**** LISTED RECORDS

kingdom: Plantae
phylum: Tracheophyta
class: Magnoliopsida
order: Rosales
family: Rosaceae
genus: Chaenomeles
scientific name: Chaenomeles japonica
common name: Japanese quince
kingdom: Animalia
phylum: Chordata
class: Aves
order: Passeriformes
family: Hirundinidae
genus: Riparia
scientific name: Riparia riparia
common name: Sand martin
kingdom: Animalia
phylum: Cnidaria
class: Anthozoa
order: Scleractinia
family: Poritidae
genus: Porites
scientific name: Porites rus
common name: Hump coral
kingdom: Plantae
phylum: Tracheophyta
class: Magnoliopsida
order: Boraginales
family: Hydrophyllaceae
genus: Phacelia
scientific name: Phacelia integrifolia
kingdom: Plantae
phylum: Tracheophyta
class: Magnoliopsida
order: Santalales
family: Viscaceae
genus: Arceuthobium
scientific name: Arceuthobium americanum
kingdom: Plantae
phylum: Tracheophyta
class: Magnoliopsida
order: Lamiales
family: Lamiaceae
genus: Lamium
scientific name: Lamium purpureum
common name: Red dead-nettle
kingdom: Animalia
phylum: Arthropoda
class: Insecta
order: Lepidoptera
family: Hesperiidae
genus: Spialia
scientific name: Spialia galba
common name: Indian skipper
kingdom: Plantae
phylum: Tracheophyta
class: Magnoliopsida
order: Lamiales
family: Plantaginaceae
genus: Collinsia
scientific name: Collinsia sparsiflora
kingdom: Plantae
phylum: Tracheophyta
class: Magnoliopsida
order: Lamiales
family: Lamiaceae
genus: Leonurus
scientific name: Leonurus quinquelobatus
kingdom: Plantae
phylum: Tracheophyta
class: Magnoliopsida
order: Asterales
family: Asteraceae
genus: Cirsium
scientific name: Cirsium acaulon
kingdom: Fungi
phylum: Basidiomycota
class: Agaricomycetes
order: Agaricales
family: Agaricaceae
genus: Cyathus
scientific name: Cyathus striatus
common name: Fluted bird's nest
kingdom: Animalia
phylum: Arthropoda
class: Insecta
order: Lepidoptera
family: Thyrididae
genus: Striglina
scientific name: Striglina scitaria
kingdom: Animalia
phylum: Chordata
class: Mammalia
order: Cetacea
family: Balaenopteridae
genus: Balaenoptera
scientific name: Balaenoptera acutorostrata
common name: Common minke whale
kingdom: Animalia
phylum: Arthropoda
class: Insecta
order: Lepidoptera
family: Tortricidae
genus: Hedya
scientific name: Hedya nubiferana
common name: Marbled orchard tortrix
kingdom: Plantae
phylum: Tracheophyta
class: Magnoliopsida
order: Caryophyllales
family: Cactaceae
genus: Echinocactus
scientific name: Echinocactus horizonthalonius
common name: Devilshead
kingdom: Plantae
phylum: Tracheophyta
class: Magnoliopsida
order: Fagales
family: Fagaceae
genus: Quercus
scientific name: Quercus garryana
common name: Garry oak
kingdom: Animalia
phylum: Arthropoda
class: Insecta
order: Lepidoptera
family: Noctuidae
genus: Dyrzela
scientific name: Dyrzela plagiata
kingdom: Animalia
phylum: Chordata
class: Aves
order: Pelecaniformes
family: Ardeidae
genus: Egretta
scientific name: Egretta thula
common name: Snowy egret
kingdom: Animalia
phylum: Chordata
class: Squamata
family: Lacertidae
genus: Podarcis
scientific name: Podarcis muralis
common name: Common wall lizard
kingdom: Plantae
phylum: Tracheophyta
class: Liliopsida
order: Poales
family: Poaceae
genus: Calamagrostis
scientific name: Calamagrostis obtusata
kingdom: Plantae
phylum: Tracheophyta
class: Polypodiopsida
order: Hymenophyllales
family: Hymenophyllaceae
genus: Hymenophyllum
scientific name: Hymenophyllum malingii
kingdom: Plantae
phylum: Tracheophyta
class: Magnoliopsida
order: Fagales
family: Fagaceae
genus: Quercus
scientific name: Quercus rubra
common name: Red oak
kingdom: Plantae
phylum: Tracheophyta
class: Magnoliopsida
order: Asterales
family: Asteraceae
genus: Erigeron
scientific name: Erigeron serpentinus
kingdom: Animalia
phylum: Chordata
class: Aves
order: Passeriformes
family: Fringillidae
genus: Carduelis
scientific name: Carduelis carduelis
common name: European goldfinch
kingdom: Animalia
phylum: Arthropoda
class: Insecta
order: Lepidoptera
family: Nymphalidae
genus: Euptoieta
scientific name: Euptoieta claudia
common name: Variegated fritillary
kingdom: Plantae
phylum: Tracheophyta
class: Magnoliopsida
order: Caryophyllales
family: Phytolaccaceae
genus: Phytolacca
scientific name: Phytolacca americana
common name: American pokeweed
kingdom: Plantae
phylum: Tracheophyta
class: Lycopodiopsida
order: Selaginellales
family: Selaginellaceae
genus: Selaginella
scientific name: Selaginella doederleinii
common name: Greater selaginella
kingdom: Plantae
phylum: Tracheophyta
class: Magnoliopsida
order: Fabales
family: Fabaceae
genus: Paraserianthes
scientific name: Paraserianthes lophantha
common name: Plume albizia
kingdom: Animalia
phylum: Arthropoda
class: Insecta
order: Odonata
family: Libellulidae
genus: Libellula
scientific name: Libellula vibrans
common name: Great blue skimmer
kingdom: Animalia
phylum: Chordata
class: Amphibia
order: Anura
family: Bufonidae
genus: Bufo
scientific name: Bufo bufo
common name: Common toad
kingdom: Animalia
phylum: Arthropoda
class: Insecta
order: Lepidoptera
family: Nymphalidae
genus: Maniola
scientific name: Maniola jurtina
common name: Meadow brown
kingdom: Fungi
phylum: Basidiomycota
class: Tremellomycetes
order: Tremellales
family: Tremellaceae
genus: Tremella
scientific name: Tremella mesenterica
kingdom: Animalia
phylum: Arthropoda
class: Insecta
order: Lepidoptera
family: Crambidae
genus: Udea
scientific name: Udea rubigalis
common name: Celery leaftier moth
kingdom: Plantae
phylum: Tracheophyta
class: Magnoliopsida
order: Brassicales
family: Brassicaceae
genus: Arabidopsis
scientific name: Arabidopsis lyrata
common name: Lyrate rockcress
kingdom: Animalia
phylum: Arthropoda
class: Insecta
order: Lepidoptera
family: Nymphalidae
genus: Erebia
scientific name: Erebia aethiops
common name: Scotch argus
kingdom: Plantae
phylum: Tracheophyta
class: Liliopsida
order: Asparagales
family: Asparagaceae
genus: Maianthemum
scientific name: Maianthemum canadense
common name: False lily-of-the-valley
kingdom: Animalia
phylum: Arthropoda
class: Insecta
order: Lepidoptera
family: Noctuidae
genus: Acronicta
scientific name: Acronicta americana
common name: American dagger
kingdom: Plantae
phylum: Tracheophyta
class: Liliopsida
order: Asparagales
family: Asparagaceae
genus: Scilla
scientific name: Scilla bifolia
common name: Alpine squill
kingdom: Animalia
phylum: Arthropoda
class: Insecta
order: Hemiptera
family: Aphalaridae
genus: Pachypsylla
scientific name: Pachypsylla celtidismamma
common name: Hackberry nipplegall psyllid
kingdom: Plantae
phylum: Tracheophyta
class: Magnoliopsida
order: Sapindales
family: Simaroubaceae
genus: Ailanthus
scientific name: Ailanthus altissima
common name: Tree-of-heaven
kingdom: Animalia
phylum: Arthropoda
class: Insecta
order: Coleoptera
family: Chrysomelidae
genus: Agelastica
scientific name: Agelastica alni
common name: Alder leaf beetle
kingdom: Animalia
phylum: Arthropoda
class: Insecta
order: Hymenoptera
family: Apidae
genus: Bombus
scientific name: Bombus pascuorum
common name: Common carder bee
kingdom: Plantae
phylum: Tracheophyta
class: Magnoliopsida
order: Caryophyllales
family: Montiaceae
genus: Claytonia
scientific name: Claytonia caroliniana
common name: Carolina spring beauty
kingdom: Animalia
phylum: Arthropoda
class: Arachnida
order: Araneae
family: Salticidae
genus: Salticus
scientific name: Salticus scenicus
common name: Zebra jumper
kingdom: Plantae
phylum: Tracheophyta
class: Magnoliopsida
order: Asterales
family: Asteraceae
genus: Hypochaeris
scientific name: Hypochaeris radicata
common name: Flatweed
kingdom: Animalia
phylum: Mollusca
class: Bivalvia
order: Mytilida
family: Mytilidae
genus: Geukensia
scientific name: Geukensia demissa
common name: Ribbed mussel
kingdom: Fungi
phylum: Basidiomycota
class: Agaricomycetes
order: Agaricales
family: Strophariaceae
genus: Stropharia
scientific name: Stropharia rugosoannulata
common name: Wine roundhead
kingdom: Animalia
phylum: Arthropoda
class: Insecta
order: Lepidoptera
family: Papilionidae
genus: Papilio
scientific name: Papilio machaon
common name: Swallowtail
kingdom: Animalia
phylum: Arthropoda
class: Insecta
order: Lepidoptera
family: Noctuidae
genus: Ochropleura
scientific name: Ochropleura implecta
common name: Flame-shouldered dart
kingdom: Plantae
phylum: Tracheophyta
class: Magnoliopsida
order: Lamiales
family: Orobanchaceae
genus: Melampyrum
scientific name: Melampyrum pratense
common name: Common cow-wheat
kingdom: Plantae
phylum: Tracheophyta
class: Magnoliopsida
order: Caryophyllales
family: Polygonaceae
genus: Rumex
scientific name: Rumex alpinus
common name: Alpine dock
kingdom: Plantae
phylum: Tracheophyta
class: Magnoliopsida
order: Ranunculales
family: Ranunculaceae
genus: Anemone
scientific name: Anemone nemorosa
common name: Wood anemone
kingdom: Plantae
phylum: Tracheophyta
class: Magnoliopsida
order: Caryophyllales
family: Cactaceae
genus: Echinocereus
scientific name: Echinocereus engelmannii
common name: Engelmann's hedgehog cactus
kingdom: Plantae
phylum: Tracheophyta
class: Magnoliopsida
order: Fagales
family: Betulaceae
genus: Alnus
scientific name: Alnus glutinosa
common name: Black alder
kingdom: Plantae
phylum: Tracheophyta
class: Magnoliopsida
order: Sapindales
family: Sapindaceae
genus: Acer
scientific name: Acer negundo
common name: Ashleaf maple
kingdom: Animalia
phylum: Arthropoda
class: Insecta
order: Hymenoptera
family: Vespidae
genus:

********

## YOUR OBJECTIVE:
Print everything from the line containing "genus: Selaginella" down to the line containing "genus: Maniola", keeping each line the same as in the entries above.

## WORKED SOLUTION:
genus: Selaginella
scientific name: Selaginella doederleinii
common name: Greater selaginella
kingdom: Plantae
phylum: Tracheophyta
class: Magnoliopsida
order: Fabales
family: Fabaceae
genus: Paraserianthes
scientific name: Paraserianthes lophantha
common name: Plume albizia
kingdom: Animalia
phylum: Arthropoda
class: Insecta
order: Odonata
family: Libellulidae
genus: Libellula
scientific name: Libellula vibrans
common name: Great blue skimmer
kingdom: Animalia
phylum: Chordata
class: Amphibia
order: Anura
family: Bufonidae
genus: Bufo
scientific name: Bufo bufo
common name: Common toad
kingdom: Animalia
phylum: Arthropoda
class: Insecta
order: Lepidoptera
family: Nymphalidae
genus: Maniola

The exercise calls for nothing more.